この映画は、1969年に公開された「勇気ある追跡」という西部劇映画のリメイクで、その映画にはジョン・ウェインが主演していたと見る直前に知り、彼が念願のオスカーを受賞した作品であったと見た後に知りました。作品名の"トゥルーグリット”という意味が最初わかりませんでしたが、上映中のセリフの中で“真の勇気”と訳されていて、なるほどと思い、それを「勇気ある追跡」とうまい具合に訳した昔の映画のタイトルにセンスを感じました。
父親を殺され復讐を誓った14才の少女が、大酒のみだが、真の勇気を持つアイパッチをした連邦保安官を雇い、のちにテキサスレンジャーも加わり、壮絶な犯人追跡劇を繰り広げるというのがストーリーです。
私はこの映画から“仇討ち"というものを考えてみました。日本では、江戸時代は武士階級では慣習として公認されていて、禁止されたのは明治に入ってからだそうですが、今の世の中でも、殺人事件が起きた時、被害者の親族にマスコミがインタビューをすると、きまって「犯人に極刑を望む」といいます。その復讐という考え方は、表面的には人間の社会からなくなっていますが、人間の心情からは決してなくなるものではなく、古今東西の映画や芝居のテーマになっていることも多いことから、人間の永遠のテーマといえるでしょう。
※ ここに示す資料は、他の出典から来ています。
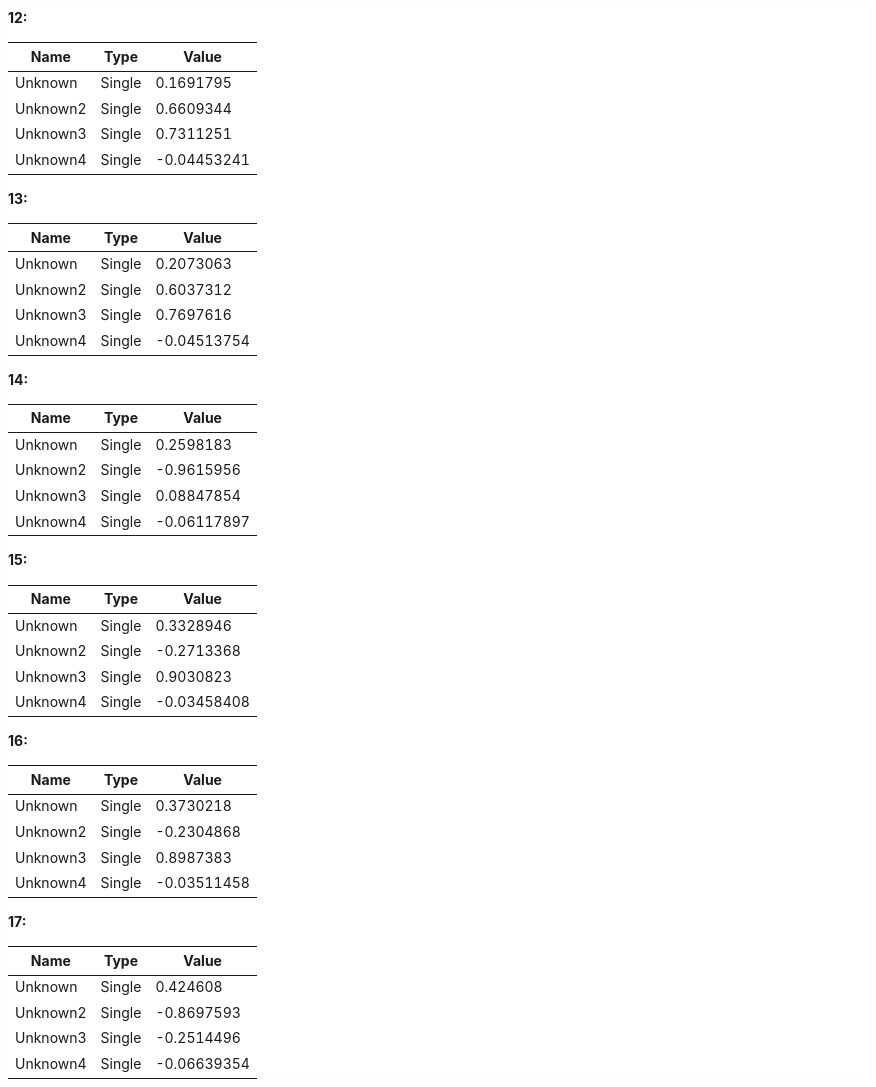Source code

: 
**12:**

Name	| Type	| Value
---	|---	|---	|
Unknown	|Single	|0.1691795
Unknown2	|Single	|0.6609344
Unknown3	|Single	|0.7311251
Unknown4	|Single	|-0.04453241


**13:**

Name	| Type	| Value
---	|---	|---	|
Unknown	|Single	|0.2073063
Unknown2	|Single	|0.6037312
Unknown3	|Single	|0.7697616
Unknown4	|Single	|-0.04513754


**14:**

Name	| Type	| Value
---	|---	|---	|
Unknown	|Single	|0.2598183
Unknown2	|Single	|-0.9615956
Unknown3	|Single	|0.08847854
Unknown4	|Single	|-0.06117897


**15:**

Name	| Type	| Value
---	|---	|---	|
Unknown	|Single	|0.3328946
Unknown2	|Single	|-0.2713368
Unknown3	|Single	|0.9030823
Unknown4	|Single	|-0.03458408


**16:**

Name	| Type	| Value
---	|---	|---	|
Unknown	|Single	|0.3730218
Unknown2	|Single	|-0.2304868
Unknown3	|Single	|0.8987383
Unknown4	|Single	|-0.03511458


**17:**

Name	| Type	| Value
---	|---	|---	|
Unknown	|Single	|0.424608
Unknown2	|Single	|-0.8697593
Unknown3	|Single	|-0.2514496
Unknown4	|Single	|-0.06639354
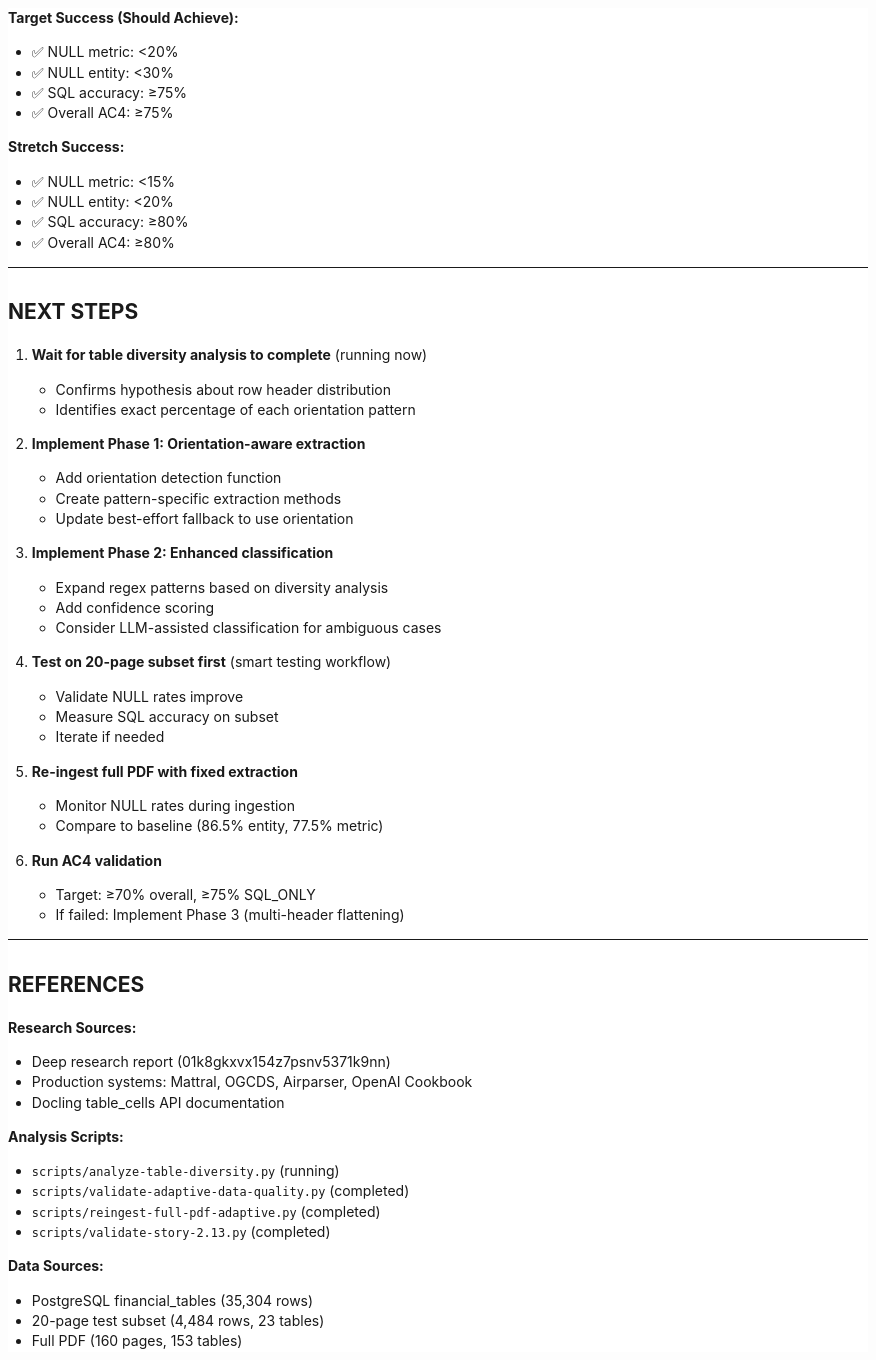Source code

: **Target Success (Should Achieve):**
- ✅ NULL metric: <20%
- ✅ NULL entity: <30%
- ✅ SQL accuracy: ≥75%
- ✅ Overall AC4: ≥75%

**Stretch Success:**
- ✅ NULL metric: <15%
- ✅ NULL entity: <20%
- ✅ SQL accuracy: ≥80%
- ✅ Overall AC4: ≥80%

---

## NEXT STEPS

1. **Wait for table diversity analysis to complete** (running now)
   - Confirms hypothesis about row header distribution
   - Identifies exact percentage of each orientation pattern

2. **Implement Phase 1: Orientation-aware extraction**
   - Add orientation detection function
   - Create pattern-specific extraction methods
   - Update best-effort fallback to use orientation

3. **Implement Phase 2: Enhanced classification**
   - Expand regex patterns based on diversity analysis
   - Add confidence scoring
   - Consider LLM-assisted classification for ambiguous cases

4. **Test on 20-page subset first** (smart testing workflow)
   - Validate NULL rates improve
   - Measure SQL accuracy on subset
   - Iterate if needed

5. **Re-ingest full PDF with fixed extraction**
   - Monitor NULL rates during ingestion
   - Compare to baseline (86.5% entity, 77.5% metric)

6. **Run AC4 validation**
   - Target: ≥70% overall, ≥75% SQL_ONLY
   - If failed: Implement Phase 3 (multi-header flattening)

---

## REFERENCES

**Research Sources:**
- Deep research report (01k8gkxvx154z7psnv5371k9nn)
- Production systems: Mattral, OGCDS, Airparser, OpenAI Cookbook
- Docling table_cells API documentation

**Analysis Scripts:**
- `scripts/analyze-table-diversity.py` (running)
- `scripts/validate-adaptive-data-quality.py` (completed)
- `scripts/reingest-full-pdf-adaptive.py` (completed)
- `scripts/validate-story-2.13.py` (completed)

**Data Sources:**
- PostgreSQL financial_tables (35,304 rows)
- 20-page test subset (4,484 rows, 23 tables)
- Full PDF (160 pages, 153 tables)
コーエン兄弟の映画を見るのは「ファーゴ」「ノーカントリー」に続いて3作目ですが、前2作は理由もない殺人に次ぐ殺人で、最後はため息をついて終わるという状態でしたが、今回の映画は、殺人に対する動機づけはあるし、ラストは意外な展開で、私にとっては、女性というものを考えさせる、心に残るシーンでした。コーエン兄弟もマルくなったということでしょうか。